### [DOCUMENT SEGMENT]
• • •
It’s As Much About What Isn’t There

  • There’s no hot pressure relief valve to leak, replace or blow off 300 litres of water in summer overheating.
  • There’s no sacrificial anode to replace. In fact, the only service part is a simple ballcock.
  • There are no pumps, sensors or controllers.
  • There’s no chance of a gas explosion
  • There’s no chance of a BLEV tank explosion.

An exploding water heater can shoot up about 500 feet (150 m) in the air at around 300 miles per hour

Obviously, this is an outlier, but many people don’t realise that flammable gas isn’t needed, steam alone is enough to demolish a house and launch a tank 200 metres away.

What About The Pressure?

People complain about weak showers from poorly plumbed gravity feed systems, but the excess consumption created by mains pressure means, ironically, we now have laws mandating restrictive plumbing to conserve water, and that demands mains pressure.
• • •
### [SUPPLIED MATERIAL]
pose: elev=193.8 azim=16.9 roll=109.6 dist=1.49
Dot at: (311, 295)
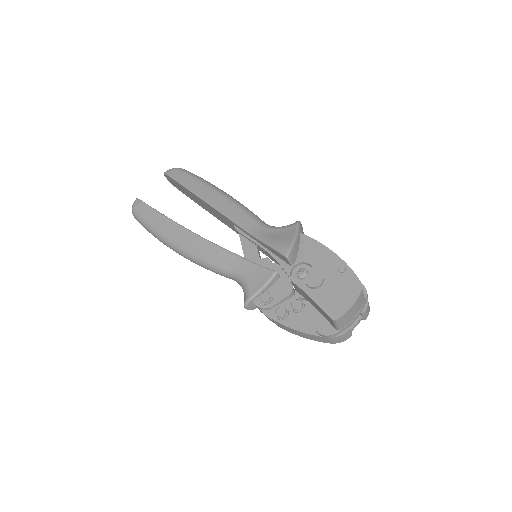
• • •
### [AIM OF THE EXERCISE]
Continue the water heater passage above, starting right after its last sentence.

### [ANSWER TO THE TASK]
When my Mum’s house had to be fitted out for an accessible bathroom, regulations insisted they use modern tapware. Any flickmixer or ¼ turn tap using ceramic inserts will flow very little water if you only have gravity feed. Some hot water units are replaced for this reason alone. Luckily, there is an answer that makes for the most durable hot water service ever.

By installing a 36 metre length of 19mm copper pipe as a heat exchange coil, you can combine the low pressure, low stress durability of traditional copper hot water with the modern need for high pressure delivery.

Coiled heat exchanger. A design grand enough that even Kevin Mcleod would be impressed.

Bespoke Beauty

The beauty of a system like this is that it’s flexible. They’re common in Europe and you can choose a variety of methods to heat the thermal mass in the tank:

  • solar thermal
  • resistive via solar PV
  • wood burner
  • etc.

Add antifreeze or anti-corrosive solution, plumb it off to heat a towel rail or radiator too, while the potable water simply travels through a perfectly safe and reliable length of pipe.

A standard gravity-fed unit is pretty cheap, but adding heat exchange coils, solar panels and stove fittings, and balanced feed tanks means you’re looking at a few weeks lead time for a custom-built unit. Of course, all these peripheral accessories can add expense too, but if you already have them, it’s a shame to render them useless because your plumber is too lazy to do a decent job.

Hot Water In The Ceiling Is Still An Option

Many plumbers have websites claiming ceiling units are redundant. It’s bullshit.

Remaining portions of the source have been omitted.